Graham Parker una volta che il polverone punk si dileguò riuscì a trovare una voce più personale, come testimoniò l'ottimo Squeezing Out Sparks (Arista, 1979), il suo capolavoro, segnato da una incontenibile rabbia esistenziale. Da ricordare su tutte il sound di Local Girls diretto, duro, cinico e incalzante, un rock pieno e maturo, suonato da un complesso solido come la Band, e cantato con un tono incisivo che, abbandonato il sarcasmo adolescenziale, si rivela come ibrido del soul sanguigno di Van Morrison, del folk arrabbiato di Dylan, del country introverso di Neil Young e della veemenza proletaria di Springsteen.

**********

▶ [COMPITO ASSEGNATO 1]:
Puoi ripetere tali e quali le righe dei record, partendo da quella che contiene "Count of yellow soap bars: 2" e proseguendo fino alla fine dei record, entrambe le estremità comprese, senza riportare le immagini?
L'estratto e i record non hanno alcun legame tra loro.

**********

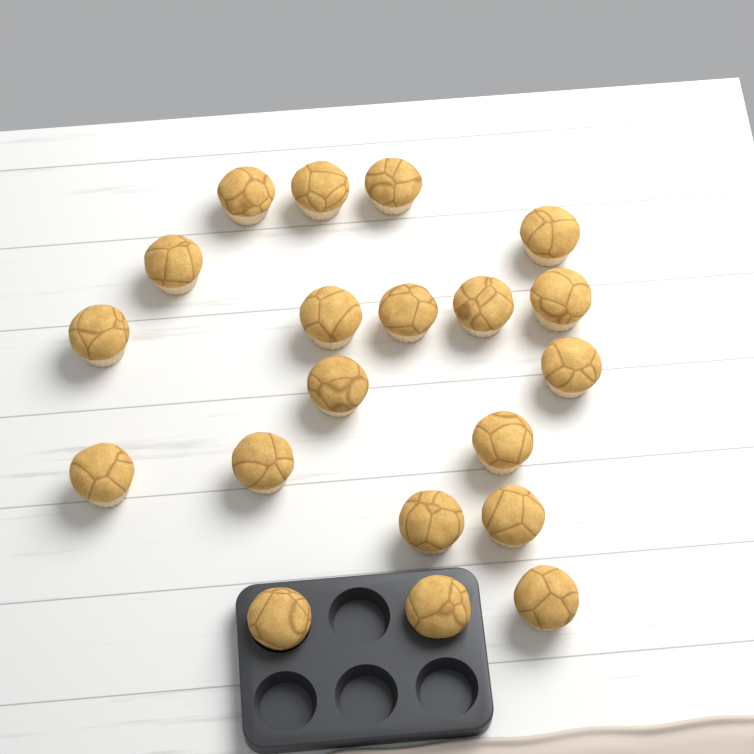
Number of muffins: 20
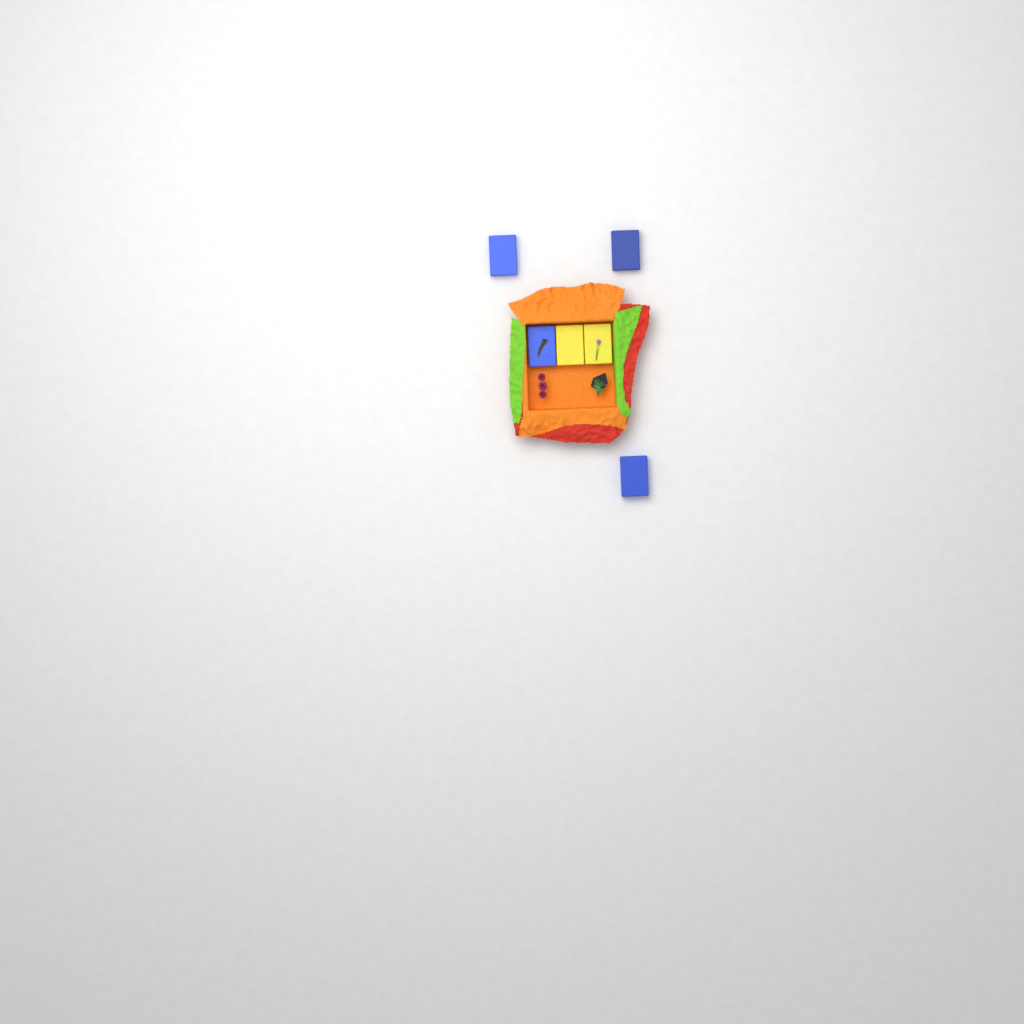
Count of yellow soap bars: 2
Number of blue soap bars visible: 4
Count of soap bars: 6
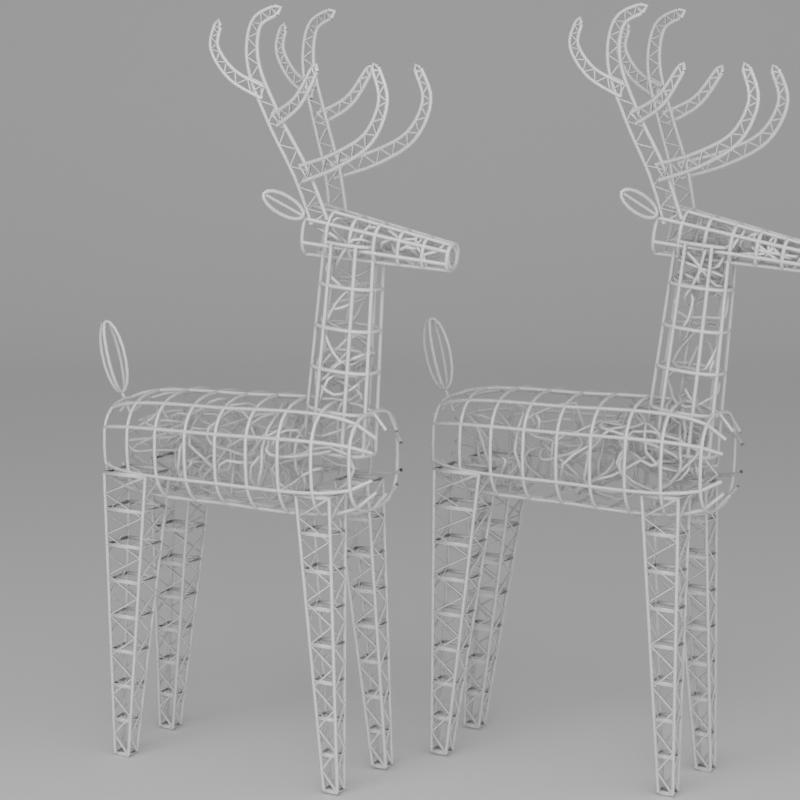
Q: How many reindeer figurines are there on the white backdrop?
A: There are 2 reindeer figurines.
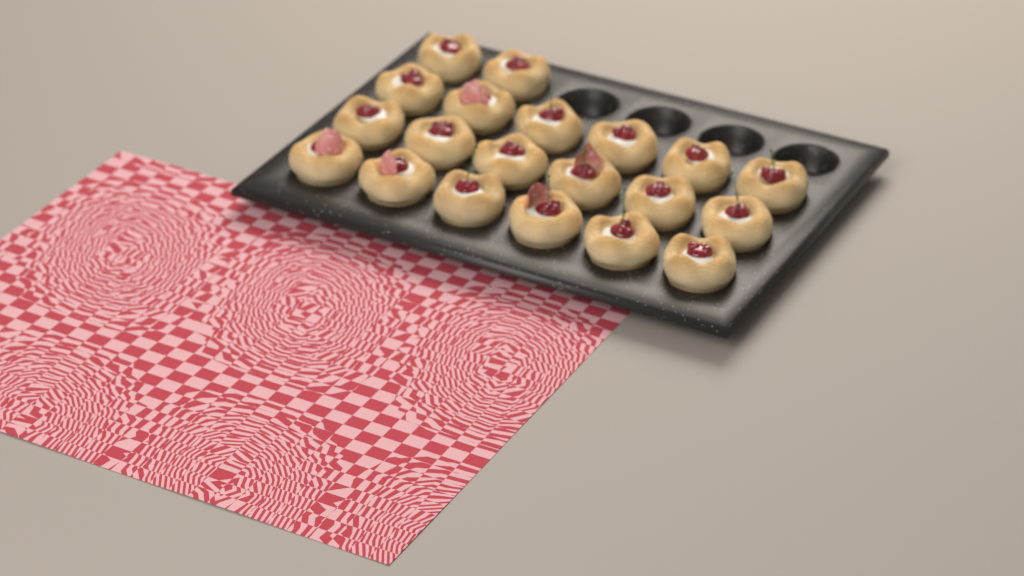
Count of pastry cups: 20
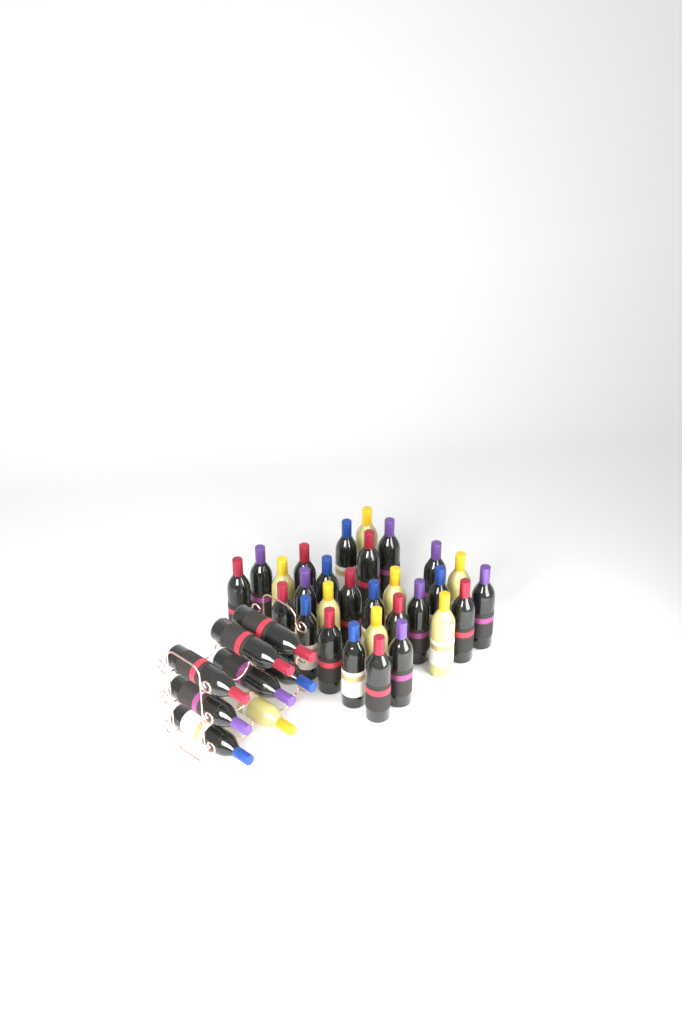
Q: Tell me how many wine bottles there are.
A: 37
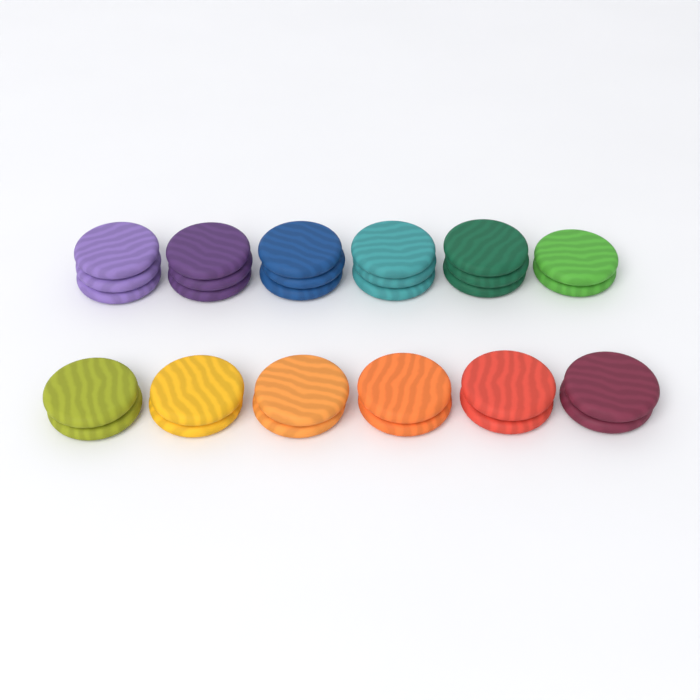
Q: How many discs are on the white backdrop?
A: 29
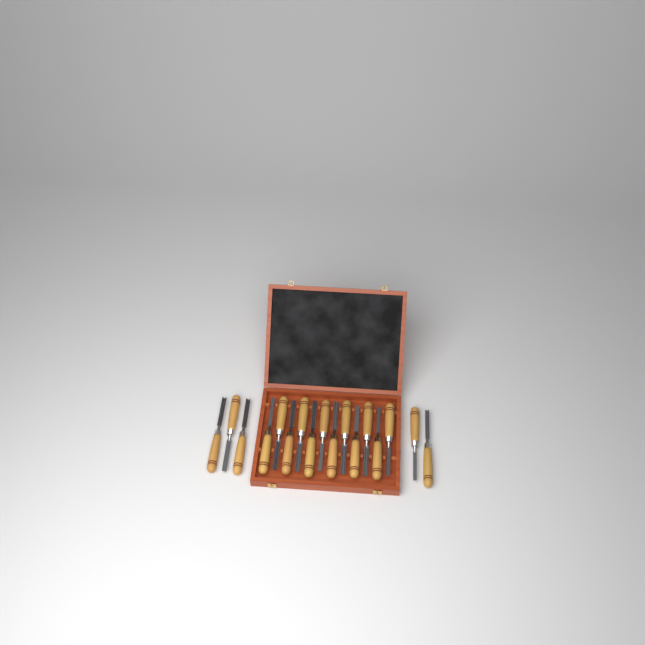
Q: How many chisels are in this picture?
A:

**********

▶ [COMPITO ASSEGNATO 2]:
Puoi riscrivere in forma più breve il paragrafo dell'estratto su Graham Parker che inizia con "Graham Parker una volta che", mantenendone i fatti principali?

▶ [RISPOSTA AL COMPITO 1]:
Count of yellow soap bars: 2
Number of blue soap bars visible: 4
Count of soap bars: 6
Q: How many reindeer figurines are there on the white backdrop?
A: There are 2 reindeer figurines.
Count of pastry cups: 20
Q: Tell me how many wine bottles there are.
A: 37
Q: How many discs are on the white backdrop?
A: 29
Q: How many chisels are in this picture?
A:

▶ [RISPOSTA AL COMPITO 2]:
Dissolto il polverone punk, Graham Parker trovò una voce più personale. Lo dimostra il suo capolavoro, Squeezing Out Sparks (Arista, 1979), segnato da un'incontenibile rabbia esistenziale. Spicca Local Girls, un rock diretto, duro, cinico e maturo. Lo suona un complesso solido come la Band. Il canto incisivo, abbandonato il sarcasmo adolescenziale, fonde il soul di Van Morrison, il folk di Dylan, il country di Neil Young e la veemenza proletaria di Springsteen.